It saddens me that local immigrants are feeling less secure and more isolated. Our policies and the definitions of immigration status are regularly challenged and variably interpreted and enforced. As the security and rights of our immigrant friends diminish, their levels of stress increase. The uncertainty about status makes it difficult for them to make personal long-term plans or to participate fully in our community. This toll is heartbreaking. I ask you to join me in making our community more welcoming and supportive. Here are a few suggestions:
1. Step out personally: Be warm and personable to counter the growing sense of isolation.
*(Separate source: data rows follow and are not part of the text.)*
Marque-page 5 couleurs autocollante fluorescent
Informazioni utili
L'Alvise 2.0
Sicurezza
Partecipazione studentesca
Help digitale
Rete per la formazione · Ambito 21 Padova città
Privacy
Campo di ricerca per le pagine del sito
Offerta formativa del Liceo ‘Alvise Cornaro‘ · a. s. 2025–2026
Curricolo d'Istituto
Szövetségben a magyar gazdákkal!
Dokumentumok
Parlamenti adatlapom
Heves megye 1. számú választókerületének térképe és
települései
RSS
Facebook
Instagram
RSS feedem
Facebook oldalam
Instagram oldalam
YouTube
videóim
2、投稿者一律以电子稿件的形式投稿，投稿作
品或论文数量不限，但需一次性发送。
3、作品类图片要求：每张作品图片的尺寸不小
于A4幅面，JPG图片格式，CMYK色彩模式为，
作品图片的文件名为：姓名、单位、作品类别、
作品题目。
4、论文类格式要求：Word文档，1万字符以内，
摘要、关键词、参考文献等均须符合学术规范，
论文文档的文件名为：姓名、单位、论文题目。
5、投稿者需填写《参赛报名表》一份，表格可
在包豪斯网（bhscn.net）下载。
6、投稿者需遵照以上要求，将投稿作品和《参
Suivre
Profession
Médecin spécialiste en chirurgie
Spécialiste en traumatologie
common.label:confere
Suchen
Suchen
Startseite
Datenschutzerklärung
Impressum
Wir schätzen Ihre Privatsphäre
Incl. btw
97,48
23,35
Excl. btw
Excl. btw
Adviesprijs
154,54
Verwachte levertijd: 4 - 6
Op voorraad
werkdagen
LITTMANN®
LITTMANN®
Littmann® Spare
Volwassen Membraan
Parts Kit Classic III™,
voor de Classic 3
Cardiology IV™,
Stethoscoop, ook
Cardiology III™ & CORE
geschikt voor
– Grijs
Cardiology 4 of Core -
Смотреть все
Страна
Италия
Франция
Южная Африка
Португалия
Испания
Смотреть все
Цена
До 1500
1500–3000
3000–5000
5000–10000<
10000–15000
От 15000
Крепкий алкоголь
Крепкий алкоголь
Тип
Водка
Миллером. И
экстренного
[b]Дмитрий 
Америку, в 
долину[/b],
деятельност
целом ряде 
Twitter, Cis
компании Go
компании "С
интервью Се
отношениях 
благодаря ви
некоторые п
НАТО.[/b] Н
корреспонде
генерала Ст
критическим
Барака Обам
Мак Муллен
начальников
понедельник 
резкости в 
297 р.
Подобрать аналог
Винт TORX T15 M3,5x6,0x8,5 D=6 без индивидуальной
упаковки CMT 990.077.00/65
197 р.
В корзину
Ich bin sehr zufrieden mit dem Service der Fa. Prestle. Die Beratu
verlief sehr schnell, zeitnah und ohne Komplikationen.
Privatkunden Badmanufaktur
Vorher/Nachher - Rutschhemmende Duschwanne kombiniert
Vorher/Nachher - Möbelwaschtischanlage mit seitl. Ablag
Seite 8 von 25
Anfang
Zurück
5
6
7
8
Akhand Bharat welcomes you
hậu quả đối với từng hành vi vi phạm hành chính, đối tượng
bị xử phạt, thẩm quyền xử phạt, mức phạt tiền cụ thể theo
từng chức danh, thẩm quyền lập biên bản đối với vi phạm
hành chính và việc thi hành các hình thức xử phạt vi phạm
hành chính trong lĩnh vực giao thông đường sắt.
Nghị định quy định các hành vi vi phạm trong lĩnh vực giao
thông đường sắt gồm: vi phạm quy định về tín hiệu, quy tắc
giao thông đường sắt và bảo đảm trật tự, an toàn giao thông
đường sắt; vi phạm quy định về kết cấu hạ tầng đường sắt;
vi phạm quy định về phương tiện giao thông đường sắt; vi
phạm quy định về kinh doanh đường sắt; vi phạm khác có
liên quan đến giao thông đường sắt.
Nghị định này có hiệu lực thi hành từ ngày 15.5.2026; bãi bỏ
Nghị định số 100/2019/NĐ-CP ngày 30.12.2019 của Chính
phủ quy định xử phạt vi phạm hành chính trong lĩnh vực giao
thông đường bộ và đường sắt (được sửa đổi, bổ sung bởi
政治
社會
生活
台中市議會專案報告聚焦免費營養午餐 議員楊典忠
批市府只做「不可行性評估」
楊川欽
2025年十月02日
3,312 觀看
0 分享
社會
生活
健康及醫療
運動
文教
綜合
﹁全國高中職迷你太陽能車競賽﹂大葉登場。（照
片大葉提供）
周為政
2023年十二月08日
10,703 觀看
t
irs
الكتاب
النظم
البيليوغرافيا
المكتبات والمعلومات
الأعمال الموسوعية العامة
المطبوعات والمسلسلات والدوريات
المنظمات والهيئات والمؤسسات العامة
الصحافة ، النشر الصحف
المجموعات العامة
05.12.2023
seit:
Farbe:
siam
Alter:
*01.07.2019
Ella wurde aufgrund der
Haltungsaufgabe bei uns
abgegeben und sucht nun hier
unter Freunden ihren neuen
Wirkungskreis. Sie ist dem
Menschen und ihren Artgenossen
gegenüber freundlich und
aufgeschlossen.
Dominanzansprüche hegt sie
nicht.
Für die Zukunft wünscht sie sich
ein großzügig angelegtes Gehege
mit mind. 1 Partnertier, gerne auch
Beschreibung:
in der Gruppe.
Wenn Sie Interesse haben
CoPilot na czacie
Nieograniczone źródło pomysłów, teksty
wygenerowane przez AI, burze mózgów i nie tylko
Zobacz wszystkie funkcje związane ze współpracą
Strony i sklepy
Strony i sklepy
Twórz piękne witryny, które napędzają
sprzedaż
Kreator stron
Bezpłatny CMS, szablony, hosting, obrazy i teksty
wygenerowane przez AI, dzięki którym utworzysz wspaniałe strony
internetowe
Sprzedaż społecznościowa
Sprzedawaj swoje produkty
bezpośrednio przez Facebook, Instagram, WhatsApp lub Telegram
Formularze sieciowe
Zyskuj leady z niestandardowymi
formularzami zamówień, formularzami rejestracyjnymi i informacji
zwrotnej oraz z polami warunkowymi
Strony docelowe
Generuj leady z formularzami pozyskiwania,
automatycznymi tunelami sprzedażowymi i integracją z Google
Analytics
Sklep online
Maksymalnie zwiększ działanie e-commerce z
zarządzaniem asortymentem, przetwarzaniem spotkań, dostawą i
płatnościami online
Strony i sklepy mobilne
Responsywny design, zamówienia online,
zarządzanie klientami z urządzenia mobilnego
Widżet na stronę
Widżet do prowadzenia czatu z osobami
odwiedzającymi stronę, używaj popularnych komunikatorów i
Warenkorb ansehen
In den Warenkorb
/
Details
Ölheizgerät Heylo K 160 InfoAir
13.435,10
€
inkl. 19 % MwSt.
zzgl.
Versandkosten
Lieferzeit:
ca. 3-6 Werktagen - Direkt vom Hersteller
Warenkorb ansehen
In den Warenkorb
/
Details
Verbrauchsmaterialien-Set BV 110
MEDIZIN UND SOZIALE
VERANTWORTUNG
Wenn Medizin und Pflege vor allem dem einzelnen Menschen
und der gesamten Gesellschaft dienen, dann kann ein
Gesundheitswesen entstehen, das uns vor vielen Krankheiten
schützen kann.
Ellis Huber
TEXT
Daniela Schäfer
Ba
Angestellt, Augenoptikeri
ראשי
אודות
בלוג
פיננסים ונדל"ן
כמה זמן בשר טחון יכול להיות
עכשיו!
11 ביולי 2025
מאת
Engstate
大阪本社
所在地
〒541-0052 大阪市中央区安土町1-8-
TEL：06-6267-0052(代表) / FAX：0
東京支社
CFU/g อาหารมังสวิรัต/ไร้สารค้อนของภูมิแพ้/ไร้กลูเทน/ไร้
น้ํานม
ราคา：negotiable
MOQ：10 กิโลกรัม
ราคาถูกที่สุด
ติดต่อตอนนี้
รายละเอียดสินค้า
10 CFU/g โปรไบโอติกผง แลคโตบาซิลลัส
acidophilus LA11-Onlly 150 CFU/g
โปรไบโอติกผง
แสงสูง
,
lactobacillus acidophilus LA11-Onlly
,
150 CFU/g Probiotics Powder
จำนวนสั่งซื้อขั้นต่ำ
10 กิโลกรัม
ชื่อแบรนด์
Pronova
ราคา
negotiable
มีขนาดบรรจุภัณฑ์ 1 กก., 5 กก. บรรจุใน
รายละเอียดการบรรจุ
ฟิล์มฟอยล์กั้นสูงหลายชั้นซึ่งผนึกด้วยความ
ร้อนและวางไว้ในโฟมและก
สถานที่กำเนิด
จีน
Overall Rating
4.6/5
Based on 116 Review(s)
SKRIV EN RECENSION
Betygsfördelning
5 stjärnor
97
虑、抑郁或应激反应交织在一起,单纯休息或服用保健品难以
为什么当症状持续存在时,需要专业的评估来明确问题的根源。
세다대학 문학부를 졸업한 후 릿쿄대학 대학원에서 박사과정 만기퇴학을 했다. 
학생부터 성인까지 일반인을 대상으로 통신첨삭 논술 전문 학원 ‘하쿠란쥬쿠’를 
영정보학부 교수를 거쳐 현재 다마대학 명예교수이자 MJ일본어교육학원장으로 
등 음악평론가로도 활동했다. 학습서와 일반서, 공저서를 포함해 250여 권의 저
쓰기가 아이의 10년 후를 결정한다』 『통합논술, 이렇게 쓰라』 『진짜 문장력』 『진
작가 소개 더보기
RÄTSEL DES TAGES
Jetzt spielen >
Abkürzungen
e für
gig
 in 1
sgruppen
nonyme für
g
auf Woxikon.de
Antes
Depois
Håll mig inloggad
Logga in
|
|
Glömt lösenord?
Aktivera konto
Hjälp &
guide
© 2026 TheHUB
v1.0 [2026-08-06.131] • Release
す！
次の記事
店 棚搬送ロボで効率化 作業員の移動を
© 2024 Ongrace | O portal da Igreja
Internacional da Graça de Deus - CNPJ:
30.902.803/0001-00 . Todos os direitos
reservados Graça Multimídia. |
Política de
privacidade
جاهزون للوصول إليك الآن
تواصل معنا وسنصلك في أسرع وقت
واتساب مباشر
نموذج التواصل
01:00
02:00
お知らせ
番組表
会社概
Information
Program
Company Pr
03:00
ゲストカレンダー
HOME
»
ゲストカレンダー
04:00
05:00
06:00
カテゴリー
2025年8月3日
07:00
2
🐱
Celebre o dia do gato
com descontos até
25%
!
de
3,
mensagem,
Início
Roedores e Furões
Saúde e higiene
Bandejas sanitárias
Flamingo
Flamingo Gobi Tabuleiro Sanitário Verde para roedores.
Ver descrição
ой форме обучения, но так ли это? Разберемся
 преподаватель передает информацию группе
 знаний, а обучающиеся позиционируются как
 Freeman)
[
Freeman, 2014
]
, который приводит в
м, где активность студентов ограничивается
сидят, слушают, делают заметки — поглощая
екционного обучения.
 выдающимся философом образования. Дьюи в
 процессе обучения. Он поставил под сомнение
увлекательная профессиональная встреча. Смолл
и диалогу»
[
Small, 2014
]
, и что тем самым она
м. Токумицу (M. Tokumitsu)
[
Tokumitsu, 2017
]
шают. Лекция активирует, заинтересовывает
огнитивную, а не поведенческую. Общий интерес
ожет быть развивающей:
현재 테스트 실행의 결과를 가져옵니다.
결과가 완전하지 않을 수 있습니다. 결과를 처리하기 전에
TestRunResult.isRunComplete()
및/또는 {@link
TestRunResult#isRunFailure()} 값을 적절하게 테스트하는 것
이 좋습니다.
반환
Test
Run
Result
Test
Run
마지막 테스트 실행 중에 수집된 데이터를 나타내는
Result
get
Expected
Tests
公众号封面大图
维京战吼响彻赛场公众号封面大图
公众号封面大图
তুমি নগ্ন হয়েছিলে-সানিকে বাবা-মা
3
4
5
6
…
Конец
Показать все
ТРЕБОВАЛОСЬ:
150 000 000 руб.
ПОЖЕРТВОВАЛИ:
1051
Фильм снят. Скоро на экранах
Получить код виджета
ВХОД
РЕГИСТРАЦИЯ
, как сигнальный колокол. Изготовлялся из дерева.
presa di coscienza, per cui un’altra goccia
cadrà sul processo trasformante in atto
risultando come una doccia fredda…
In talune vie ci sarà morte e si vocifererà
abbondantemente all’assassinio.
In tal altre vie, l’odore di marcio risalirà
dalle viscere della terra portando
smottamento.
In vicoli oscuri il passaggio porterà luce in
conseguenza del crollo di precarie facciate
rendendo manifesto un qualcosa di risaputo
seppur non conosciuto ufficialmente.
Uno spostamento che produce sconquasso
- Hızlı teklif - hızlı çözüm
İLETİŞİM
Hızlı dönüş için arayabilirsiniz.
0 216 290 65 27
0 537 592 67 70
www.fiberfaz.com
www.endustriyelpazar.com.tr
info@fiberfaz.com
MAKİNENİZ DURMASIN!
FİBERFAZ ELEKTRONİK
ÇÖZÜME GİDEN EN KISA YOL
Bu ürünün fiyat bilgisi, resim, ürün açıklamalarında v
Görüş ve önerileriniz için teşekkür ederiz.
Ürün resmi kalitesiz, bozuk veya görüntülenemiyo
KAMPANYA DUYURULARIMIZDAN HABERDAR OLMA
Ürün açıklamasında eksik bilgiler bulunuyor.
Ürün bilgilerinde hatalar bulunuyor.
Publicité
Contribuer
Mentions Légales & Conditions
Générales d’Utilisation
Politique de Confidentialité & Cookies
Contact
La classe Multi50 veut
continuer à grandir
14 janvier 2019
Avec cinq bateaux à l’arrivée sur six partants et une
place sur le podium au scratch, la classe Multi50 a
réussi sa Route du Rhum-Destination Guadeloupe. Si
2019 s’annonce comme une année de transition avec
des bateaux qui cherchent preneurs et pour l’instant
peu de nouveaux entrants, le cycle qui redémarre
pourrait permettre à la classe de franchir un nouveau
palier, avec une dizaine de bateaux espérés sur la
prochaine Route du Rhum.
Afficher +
Let your acquaintances know how much you enjoy and appreciate them. Indicate that you are willing to help if they feel vulnerable.
2. Become an ally on the island: Join the Indivisible Immigrant & Refugee Rights Working Group by emailing firstname.lastname@example.org. This local group researches and distributes information on immigration policy, enforcement practices, “Know Your Rights” information and family safety plans. It hosts a bi-monthly book club on relevant topics and engages in ally trainings.
3. Engage in regional trainings and actions: Northwest Immigrant Rights Project (NWIRP) promotes justice by defending and advancing the rights of immigrants through direct legal services, systemic advocacy and community education. Advocates for Immigrants in Detention Northwest (AIDNW) serves detained immigrants at the Northwest Detention Center by ending isolation through visitation programs, working to obtain release from the center through sponsorship and supporting newly released immigrants by providing clothing, transportation and short-term housing if necessary. American Civil Liberties Union (ACLU) sponsors People Power trainings, promotes Freedom Cities policies and advocates for the rights of non-citizens.